Maria Luísa Figueira afirma que o envolvimento das famílias é feito, na maior parte dos serviços de Saúde Mental, "quer em ambulatório, quer em internamento", mas acha que "deveria ser de forma mais precoce. Existe a Associação FamiliarMente, entre outras, que visa sensibilizar a sociedade e as entidades de saúde para o papel das famílias na saúde mental e essa é uma função socialmente importante."



"Conquistarmos tempos de consulta"

Questionada sobre quais os principais desafios que os psiquiatras enfrentam, Maria Luísa Figueira indica que, em termos de formação, relacionam-se com duas áreas importantes:

"Uma é a da translação dos conhecimentos das Neurociências para a Psiquiatria. Esta é uma área que tem de ser ensinada nos currículos médicos porque, eventualmente, uma das evoluções futuras da Psiquiatria irá passar por aqui e é pouco ensinada. Ou melhor, é, mas de forma muito genérica e pouco focalizada, pelo menos a nível europeu. Nos EUA, há programas mais estruturados."

Por outro lado, refere várias questões "que se relacionam com ter em conta os aspetos subjetivos do indivíduo, o doente como pessoa e o ponto de vista da sua inserção pessoal, interpessoal e social".

Alerta, no entanto, para um aspeto que considera crucial: "O tempo que, hoje em dia, é dado às consultas nos serviços públicos, mas também nos privados, não é suficiente para que seja desenvolvida uma relação que permita avaliar estas dimensões da doença. Isto é um desafio importante: conquistarmos tempos de consulta!"
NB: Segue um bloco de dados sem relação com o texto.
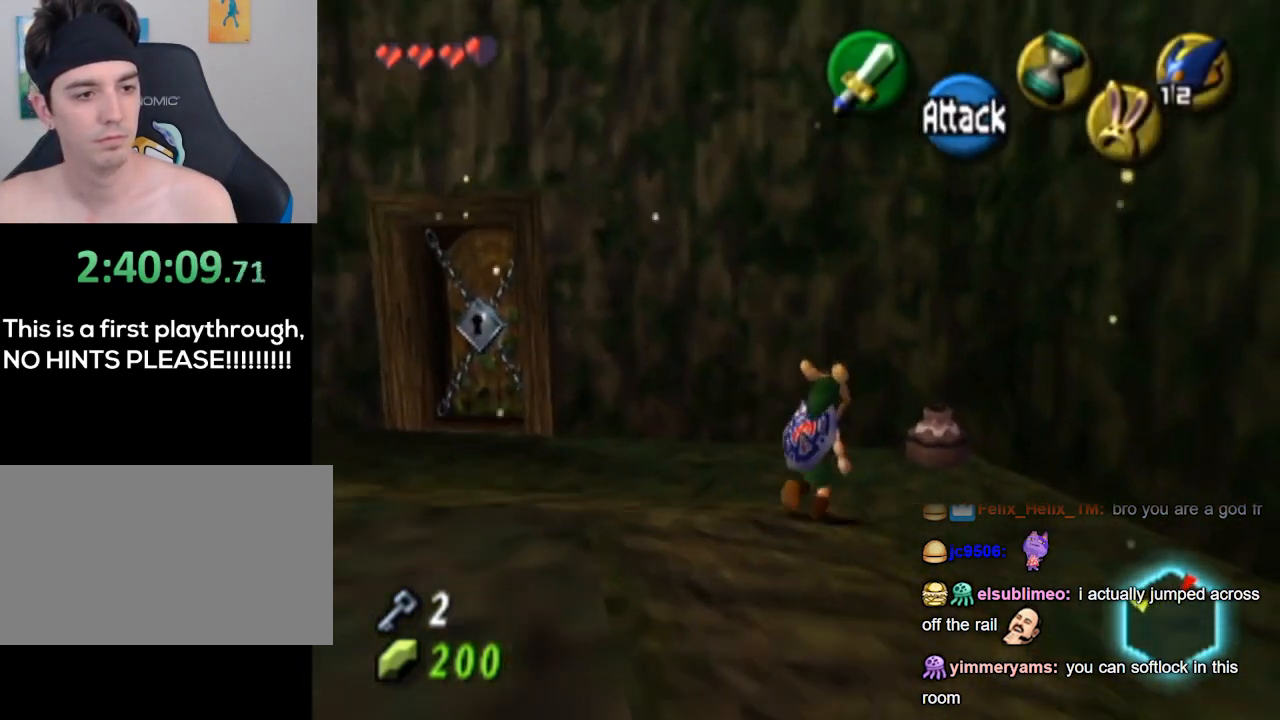
{"buttons": [], "left_stick": "left", "right_stick": "center", "events": [[333, "left_stick", "left"]]}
A professora catedrática sublinha a importância desta questão, destacando as especificidades da Psiquiatria: 

"É preciso que se entenda que a Psiquiatria é uma disciplina na qual as consultas levam sempre mais tempo do que os 5 ou 10 minutos de outra especialidade. Por esta razão, acho que há um desafio importante em termos do trabalho assistencial! Vemos cada vez menos psiquiatras a trabalhar e menos camas hospitalares e a exigência de mais produtividade. Ou seja, mais doentes em menos tempo. Isso, para a Psiquiatria Clínica, é fatal!"



"Ter sentido crítico em relação aos conceitos que usamos"

Relativamente às futuras gerações de psiquiatras, Maria Luísa Figueira deseja que tenham, "ao mesmo tempo, espírito crítico e abertura de espírito. Abertura para os vários modelos que estão dentro da Psiquiatria, para as várias modalidades de tratamento e para todos estes aspetos ainda controversos e problemáticos na disciplina, mas também para a parte científica, que não se pode esquecer."

Por outro lado, espera que os jovens especialistas tenham "espírito crítico em relação a determinado tipo de dogmatismos que ainda existem, como, por exemplo, técnicos que entendem que apenas o seu modelo está certo e que todos os outros estão errados. Devem ter sentido crítico em relação aos conceitos que usamos, procurar ver o aspeto positivista das coisas e, ao mesmo tempo, o aspeto mais teórico e conceptual."

Por último, "é muito importante as pessoas aprenderem como é que os conceitos apareceram na Psiquiatria e quais os limites dos mesmos e não aceitá-los como verdades absolutas."